**ENUNCIADO:**
Imprima literalmente el pasaje del extracto sobre Realismo capitalista que comienza con las palabras "En 2009, en" y termina con "en la otra.".

**EXTRACTO FUENTE:**
==================================================

En 2009, en su libro más conocido, Realismo capitalista, Fisher se hacía eco de esta frase atribuida a Fredric Jameson: “Es más fácil imaginar el fin del mundo que el fin del capitalismo”. La imposibilidad de pensar una alternativa al capitalismo hace del fin del mundo nuestra ilusión más preciada, pero ¿y si la perfección del capitalismo consistiera precisamente en precipitar el apocalipsis? No quiero alarmarles, pero hasta los pronósticos más conservadores indican que se está haciendo muy tarde para pensar en una cosa sin pensar en la otra.

Realismo capitalista es un libro desasosegante. Revela una manera de pensar en la que puedo reconocerme más allá de mis coincidencias o mis discrepancias con las conclusiones a las que llega su autor: un estilo, un cierto pathos, el gusto por emanaciones melódicas que parecen haber sido concebidas a imagen y semejanza de nuestra generación. (Somos contemporáneos: Fisher nació en 1968, yo en 1970.) Eso no significa que toda nuestra generación sea o deba ser receptiva a ese estilo, sino que es en nuestra generación donde ese estilo adopta una pose chulesca, de uniforme de gala o epitafio colectivo.

==================================================

**LISTADO:**
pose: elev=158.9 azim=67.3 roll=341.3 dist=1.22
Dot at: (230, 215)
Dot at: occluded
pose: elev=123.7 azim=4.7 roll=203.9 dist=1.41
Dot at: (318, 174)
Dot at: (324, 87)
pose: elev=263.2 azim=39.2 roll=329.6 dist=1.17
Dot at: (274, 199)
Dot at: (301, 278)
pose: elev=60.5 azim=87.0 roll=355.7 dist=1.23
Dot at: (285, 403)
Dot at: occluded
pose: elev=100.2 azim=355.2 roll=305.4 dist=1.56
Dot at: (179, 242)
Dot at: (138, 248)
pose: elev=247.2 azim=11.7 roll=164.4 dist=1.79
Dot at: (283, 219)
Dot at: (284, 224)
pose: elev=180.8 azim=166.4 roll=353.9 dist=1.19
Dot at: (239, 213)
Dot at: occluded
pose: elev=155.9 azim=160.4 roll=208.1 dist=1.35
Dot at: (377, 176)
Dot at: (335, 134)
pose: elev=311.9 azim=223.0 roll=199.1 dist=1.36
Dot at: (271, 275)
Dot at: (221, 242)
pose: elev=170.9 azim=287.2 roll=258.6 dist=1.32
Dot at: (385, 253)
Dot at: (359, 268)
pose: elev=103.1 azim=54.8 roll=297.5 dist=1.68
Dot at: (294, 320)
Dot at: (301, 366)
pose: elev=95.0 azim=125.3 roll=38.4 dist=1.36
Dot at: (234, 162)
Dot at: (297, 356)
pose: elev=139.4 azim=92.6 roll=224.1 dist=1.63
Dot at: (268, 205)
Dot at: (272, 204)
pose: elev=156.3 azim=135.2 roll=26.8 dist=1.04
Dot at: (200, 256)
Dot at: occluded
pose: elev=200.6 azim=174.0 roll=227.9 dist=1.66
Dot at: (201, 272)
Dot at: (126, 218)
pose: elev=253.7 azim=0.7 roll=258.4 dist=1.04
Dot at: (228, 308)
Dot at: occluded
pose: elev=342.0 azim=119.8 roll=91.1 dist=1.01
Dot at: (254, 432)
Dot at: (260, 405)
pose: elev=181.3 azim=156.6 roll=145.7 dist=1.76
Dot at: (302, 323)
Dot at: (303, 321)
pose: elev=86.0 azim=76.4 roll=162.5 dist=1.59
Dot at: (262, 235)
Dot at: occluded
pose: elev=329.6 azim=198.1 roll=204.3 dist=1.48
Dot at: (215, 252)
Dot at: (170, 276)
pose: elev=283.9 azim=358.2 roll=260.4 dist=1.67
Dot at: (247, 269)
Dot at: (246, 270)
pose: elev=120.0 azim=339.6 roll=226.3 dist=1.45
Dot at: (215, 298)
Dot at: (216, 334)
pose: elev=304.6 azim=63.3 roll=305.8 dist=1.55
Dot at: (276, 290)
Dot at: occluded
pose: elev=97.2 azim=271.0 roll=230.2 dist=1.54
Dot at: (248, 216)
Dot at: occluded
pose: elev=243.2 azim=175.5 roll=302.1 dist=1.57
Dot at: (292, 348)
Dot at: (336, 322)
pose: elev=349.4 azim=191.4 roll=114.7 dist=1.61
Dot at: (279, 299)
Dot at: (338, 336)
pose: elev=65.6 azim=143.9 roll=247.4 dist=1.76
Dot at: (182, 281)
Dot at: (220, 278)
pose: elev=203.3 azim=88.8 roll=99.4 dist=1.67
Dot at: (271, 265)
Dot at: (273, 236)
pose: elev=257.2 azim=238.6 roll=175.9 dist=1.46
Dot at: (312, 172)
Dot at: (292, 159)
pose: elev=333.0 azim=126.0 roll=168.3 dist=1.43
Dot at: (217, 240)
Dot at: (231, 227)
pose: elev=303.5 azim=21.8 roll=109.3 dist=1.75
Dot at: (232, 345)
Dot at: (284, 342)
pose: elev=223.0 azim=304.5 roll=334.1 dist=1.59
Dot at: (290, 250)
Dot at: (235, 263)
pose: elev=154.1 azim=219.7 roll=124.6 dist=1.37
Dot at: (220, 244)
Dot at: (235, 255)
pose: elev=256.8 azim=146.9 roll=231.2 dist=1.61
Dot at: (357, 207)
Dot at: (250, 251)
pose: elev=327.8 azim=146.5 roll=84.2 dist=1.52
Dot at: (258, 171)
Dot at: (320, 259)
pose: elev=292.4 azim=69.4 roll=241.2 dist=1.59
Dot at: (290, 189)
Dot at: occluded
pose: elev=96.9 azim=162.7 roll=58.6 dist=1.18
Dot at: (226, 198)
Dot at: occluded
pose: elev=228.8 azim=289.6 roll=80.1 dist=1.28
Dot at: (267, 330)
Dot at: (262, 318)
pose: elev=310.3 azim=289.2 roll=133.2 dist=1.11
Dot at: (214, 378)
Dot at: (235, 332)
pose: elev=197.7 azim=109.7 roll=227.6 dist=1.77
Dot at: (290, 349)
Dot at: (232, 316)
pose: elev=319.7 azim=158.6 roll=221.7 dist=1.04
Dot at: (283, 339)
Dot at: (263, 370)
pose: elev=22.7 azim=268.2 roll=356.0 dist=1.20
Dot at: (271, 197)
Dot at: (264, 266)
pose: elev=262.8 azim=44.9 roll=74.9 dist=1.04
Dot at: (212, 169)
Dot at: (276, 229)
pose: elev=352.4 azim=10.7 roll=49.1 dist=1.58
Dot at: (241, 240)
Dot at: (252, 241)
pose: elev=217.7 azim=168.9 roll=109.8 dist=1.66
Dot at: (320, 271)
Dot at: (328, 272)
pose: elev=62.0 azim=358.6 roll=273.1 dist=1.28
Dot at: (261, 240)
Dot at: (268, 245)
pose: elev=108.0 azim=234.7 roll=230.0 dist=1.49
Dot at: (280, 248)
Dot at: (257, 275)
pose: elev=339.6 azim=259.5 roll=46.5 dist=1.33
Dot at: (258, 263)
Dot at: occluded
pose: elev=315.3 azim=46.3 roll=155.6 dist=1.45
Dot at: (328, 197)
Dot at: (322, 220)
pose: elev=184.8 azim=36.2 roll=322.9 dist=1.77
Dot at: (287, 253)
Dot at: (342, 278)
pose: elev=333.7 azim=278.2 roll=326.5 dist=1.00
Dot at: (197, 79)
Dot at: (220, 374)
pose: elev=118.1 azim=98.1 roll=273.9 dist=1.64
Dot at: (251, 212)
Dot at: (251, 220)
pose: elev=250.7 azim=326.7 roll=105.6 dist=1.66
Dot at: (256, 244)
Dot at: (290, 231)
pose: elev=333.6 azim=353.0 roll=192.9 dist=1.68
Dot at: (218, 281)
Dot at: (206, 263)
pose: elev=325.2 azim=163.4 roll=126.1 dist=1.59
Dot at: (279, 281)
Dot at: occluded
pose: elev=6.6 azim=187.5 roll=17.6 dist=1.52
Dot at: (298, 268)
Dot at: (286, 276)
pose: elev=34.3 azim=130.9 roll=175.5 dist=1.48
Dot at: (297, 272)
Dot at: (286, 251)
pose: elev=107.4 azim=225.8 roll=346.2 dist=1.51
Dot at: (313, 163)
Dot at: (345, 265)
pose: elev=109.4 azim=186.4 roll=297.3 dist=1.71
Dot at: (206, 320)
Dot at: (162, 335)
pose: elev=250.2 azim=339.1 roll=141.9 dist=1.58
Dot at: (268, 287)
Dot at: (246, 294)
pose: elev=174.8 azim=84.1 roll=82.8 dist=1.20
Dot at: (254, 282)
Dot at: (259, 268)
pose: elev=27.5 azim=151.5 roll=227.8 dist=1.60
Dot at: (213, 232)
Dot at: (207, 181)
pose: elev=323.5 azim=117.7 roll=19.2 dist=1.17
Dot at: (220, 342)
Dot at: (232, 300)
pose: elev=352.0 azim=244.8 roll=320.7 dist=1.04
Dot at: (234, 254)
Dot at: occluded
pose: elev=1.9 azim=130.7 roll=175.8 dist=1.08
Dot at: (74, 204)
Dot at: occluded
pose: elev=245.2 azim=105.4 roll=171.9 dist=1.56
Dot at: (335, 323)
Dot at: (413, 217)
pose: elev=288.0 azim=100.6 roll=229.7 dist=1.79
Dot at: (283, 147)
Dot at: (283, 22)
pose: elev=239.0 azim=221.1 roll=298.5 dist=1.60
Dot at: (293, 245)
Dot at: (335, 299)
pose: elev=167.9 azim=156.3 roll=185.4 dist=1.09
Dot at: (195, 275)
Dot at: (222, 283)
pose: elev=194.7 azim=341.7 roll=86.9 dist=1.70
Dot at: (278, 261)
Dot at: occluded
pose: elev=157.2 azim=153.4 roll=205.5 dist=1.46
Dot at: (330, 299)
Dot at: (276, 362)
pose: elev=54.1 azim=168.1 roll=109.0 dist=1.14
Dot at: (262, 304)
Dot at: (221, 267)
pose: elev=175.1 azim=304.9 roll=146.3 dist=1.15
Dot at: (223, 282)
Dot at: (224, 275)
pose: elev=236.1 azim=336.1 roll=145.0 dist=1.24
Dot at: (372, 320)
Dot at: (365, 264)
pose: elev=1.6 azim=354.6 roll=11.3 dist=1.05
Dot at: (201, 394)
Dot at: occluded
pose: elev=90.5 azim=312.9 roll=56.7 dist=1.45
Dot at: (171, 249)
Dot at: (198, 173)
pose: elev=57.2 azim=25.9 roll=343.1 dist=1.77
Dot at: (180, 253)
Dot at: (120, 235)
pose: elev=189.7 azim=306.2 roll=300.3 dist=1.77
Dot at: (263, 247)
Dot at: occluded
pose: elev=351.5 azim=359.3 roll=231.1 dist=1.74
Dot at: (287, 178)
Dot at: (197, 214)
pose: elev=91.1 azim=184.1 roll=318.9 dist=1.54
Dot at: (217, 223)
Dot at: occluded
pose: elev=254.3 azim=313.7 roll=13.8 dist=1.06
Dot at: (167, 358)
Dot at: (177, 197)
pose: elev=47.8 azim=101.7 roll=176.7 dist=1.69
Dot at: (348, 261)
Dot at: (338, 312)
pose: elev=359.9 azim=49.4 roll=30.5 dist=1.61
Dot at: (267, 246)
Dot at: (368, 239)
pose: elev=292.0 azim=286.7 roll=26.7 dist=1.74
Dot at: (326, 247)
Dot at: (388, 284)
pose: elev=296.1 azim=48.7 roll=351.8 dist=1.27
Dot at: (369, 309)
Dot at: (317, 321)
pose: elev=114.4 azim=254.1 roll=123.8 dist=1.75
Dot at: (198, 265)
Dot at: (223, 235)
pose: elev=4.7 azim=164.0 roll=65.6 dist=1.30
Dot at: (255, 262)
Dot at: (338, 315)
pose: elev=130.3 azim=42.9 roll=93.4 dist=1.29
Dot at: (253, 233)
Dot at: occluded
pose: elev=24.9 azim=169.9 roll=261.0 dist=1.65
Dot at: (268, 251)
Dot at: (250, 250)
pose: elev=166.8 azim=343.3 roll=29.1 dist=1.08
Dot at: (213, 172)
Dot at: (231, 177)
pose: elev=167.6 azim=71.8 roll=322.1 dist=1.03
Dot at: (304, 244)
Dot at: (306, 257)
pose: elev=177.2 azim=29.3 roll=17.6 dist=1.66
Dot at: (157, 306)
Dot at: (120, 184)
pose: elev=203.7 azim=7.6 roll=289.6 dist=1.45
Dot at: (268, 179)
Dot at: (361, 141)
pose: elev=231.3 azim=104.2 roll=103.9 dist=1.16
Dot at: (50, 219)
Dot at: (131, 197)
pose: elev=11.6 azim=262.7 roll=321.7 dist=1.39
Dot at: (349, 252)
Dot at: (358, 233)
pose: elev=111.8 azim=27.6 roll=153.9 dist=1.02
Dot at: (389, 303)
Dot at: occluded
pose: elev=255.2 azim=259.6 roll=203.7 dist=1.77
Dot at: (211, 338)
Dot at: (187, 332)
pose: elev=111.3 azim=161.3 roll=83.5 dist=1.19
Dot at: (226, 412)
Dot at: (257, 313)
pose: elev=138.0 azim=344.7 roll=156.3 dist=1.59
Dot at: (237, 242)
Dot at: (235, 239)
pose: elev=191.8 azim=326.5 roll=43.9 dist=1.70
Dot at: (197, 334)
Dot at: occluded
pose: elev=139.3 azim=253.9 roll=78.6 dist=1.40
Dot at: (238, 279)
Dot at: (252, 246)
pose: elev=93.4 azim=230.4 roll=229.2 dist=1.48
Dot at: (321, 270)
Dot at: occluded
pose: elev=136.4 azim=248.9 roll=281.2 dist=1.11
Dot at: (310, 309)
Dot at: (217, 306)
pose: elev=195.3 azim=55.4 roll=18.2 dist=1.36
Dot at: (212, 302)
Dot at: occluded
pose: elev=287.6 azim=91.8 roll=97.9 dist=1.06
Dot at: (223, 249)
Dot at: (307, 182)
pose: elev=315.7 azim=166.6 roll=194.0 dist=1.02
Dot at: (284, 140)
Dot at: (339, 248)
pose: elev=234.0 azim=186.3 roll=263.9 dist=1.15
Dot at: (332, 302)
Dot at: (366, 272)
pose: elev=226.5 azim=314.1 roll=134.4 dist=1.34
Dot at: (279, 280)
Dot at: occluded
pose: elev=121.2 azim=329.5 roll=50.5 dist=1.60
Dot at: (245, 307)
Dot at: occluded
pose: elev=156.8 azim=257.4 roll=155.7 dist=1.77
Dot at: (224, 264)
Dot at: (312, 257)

==================================================

**SOLUCIÓN:**
En 2009, en su libro más conocido, Realismo capitalista, Fisher se hacía eco de esta frase atribuida a Fredric Jameson: “Es más fácil imaginar el fin del mundo que el fin del capitalismo”. La imposibilidad de pensar una alternativa al capitalismo hace del fin del mundo nuestra ilusión más preciada, pero ¿y si la perfección del capitalismo consistiera precisamente en precipitar el apocalipsis? No quiero alarmarles, pero hasta los pronósticos más conservadores indican que se está haciendo muy tarde para pensar en una cosa sin pensar en la otra.